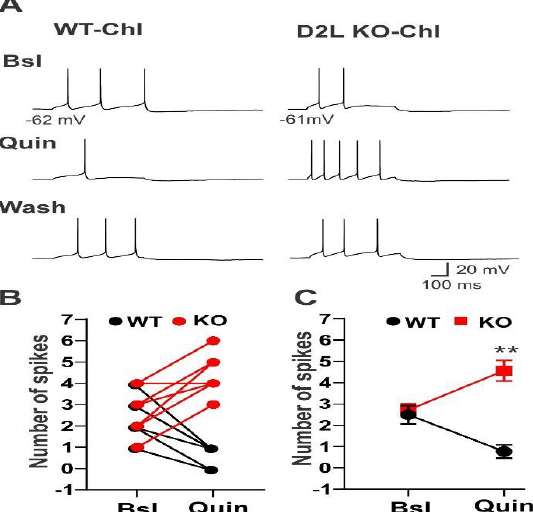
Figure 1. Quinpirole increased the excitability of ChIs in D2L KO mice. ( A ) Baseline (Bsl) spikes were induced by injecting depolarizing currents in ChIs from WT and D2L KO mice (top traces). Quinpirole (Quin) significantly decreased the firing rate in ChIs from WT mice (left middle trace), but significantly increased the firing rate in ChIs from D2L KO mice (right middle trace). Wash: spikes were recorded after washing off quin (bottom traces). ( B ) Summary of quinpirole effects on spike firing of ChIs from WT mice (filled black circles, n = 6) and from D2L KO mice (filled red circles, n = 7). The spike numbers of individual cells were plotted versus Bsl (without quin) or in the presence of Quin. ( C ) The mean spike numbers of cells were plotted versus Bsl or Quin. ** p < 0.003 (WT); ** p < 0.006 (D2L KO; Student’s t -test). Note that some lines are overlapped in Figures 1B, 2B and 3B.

* * *

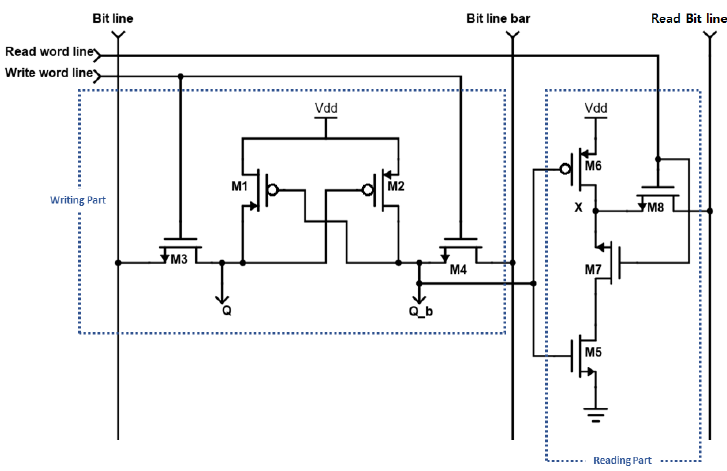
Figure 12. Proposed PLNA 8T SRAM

...

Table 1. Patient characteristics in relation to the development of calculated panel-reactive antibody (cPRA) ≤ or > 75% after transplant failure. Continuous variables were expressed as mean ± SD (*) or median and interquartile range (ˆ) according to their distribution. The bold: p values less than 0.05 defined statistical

## EXERCISE
Filter the records above down to the lines that hold the string "mean".

## FINISHED EXERCISE
Figure 1. Quinpirole increased the excitability of ChIs in D2L KO mice. ( A ) Baseline (Bsl) spikes were induced by injecting depolarizing currents in ChIs from WT and D2L KO mice (top traces). Quinpirole (Quin) significantly decreased the firing rate in ChIs from WT mice (left middle trace), but significantly increased the firing rate in ChIs from D2L KO mice (right middle trace). Wash: spikes were recorded after washing off quin (bottom traces). ( B ) Summary of quinpirole effects on spike firing of ChIs from WT mice (filled black circles, n = 6) and from D2L KO mice (filled red circles, n = 7). The spike numbers of individual cells were plotted versus Bsl (without quin) or in the presence of Quin. ( C ) The mean spike numbers of cells were plotted versus Bsl or Quin. ** p < 0.003 (WT); ** p < 0.006 (D2L KO; Student’s t -test). Note that some lines are overlapped in Figures 1B, 2B and 3B.
Table 1. Patient characteristics in relation to the development of calculated panel-reactive antibody (cPRA) ≤ or > 75% after transplant failure. Continuous variables were expressed as mean ± SD (*) or median and interquartile range (ˆ) according to their distribution. The bold: p values less than 0.05 defined statistical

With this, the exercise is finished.